By Dave Fratello | November 6th, 2007
Before we get really micro with our new MB Market Update, let's look at the big picture again, which fairly blares from this morning's LA Times. (Yes, there they go again.)

The giant headline is that California's budget deficit is getting worse by the minute, and that's attributed to the housing market.

If you're familiar with state government, you know the state's budget is built on shifting sands (or a flood-prone delta, or a quake-prone fault; pick your regional analogy). That is to say that the slightest fluctuations in economic activity can make irrelevant all recent projections for the state government's income.

In recent years those fluctuations have often meant over-performance – extra revenue above even the rosiest projections. Now a new fluctuation is under way, with the housing market slowdown as the leading edge. Cue the expert:
"We are among a handful of states that has a lot of exposure to the housing crash," said Ted Gibson, a former state economist.
The state's deficit for the next fiscal year is already looking to be $10 billion, about 10% of this year's overall budget of $103 billion. So that means across-the-board cuts this year, and really, that's feeling like just the beginning.

In this key passage, the Times makes sure to cite the paper's favorite gloom-and-doomer:
When the economy improved nationwide several years ago, most states erased chronic deficits and began building rainy day funds. California did not. It continued to spend more money than it brought in.

"We never fixed the problem," said Chris Thornberg, a principal with Beacon Economics. "It's been Scotch tape and glue and staples and just praying we will never have to face the reality that state government is on a path that is not sustainable."

Thornberg said the trouble in the housing sector is reverberating through the entire state economy, causing income and consumer spending to decline. He noted that unemployment is up a full percent since the beginning of the year, a jump that typically foreshadows recession.

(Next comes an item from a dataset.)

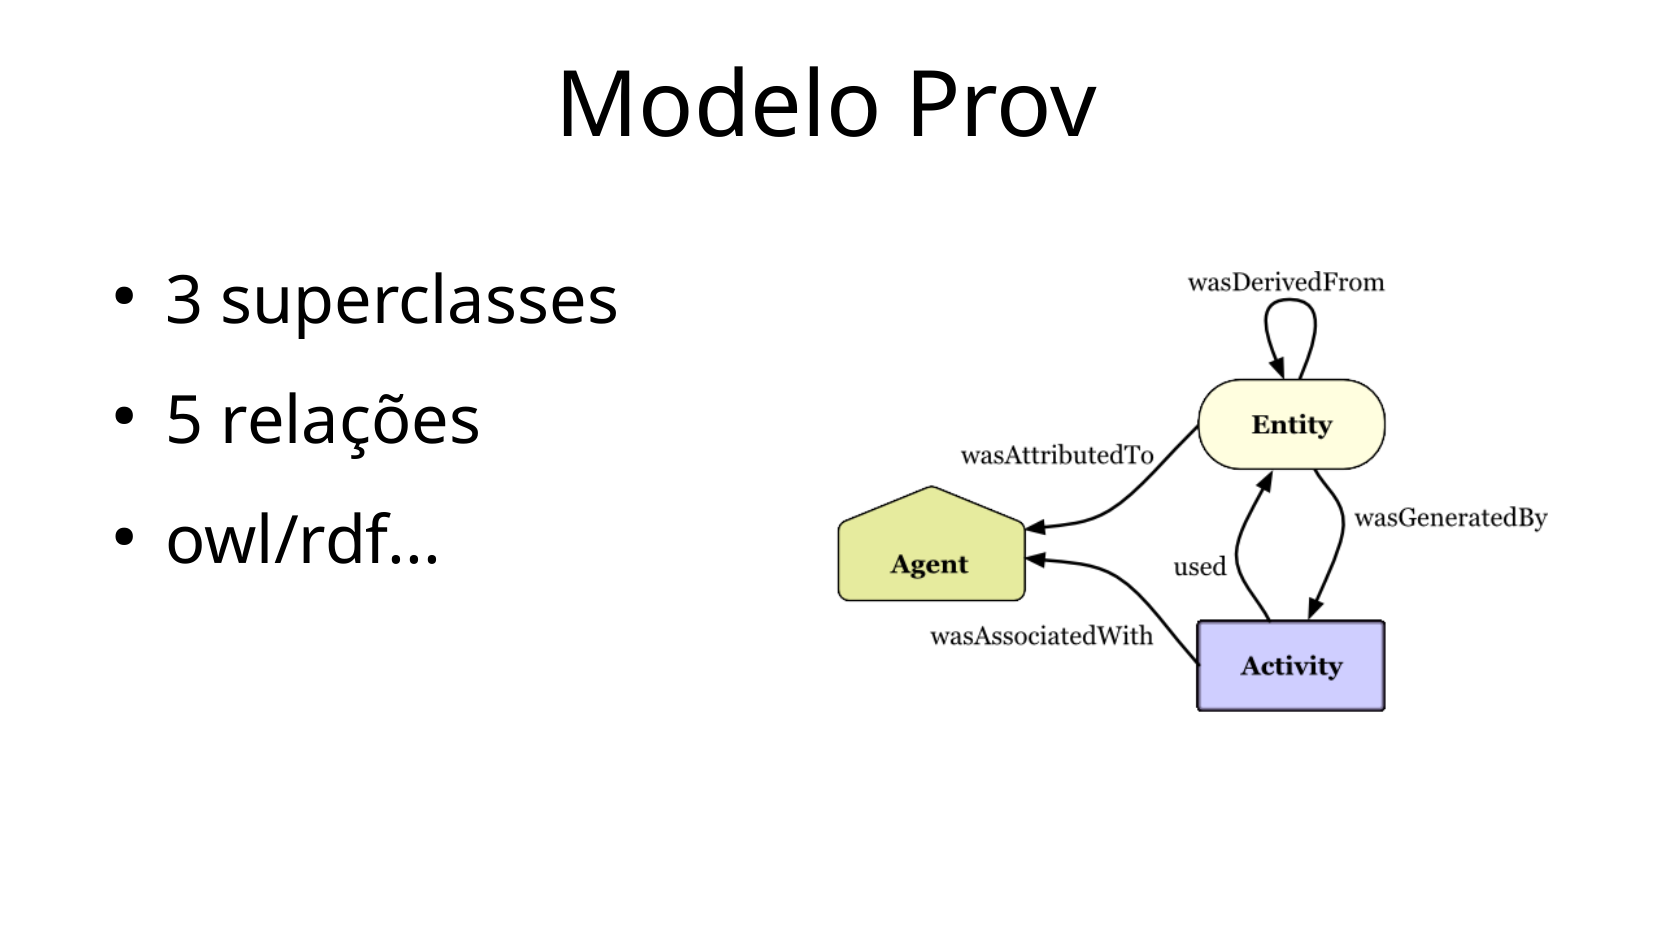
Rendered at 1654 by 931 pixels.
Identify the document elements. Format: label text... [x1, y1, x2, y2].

picture [821, 271, 1548, 721]
list 3 superclasses 5 relações owl/rdf... [94, 251, 821, 792]
title Modelo Prov [82, 23, 1571, 179]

"What's happening right now is big in terms of the revenue hit," he said. "The numbers are coming in way below where they should be."
Meanwhile, all the way across the country in places like Virginia and Florida, the Times finds evidence that a slowing housing market and rising foreclosures are causing voters once tightly aligned with the Republican party to drop away.

You might find it a stretch – there are, after all, some other issues out there that may be souring voters on the GOP – but the Times backs it up with anecdotes. A woman from Loudoun County, Va., offers:
As [Karla] Schroeder assays today's vote for members of the county board, she says that for the first time in her life, she is considering voting for a Democrat.

And one of the things she's unhappy about is those foreclosure signs and the threat she sees in them to her family's financial security.

"I don't like seeing that," Schroeder said recently. "We think about moving, and I worry about whether we could sell our house."
It hardly seems fair to spank local Republicans over problems in the housing market, but voting isn't always rational.

Ask Tom Slade, who the Times says "helped build the Florida Republican Party," and whose Jacksonville house has been stuck on the market for 18 months.
"How deep, bad and big this monster will turn out to be is not clear yet, but it has the potential to turn wickedly mean," Slade said. "Who gets the biggest thumping is anyone's guess, but I would guess it would be the Republicans since we've had control of the executive branch."
The issues hardly seem partisan, but if the folks inside see it that way, who are we to question them?

UPDATE: The original version of this story incorrectly identified the party affiliation of the governor of Florida.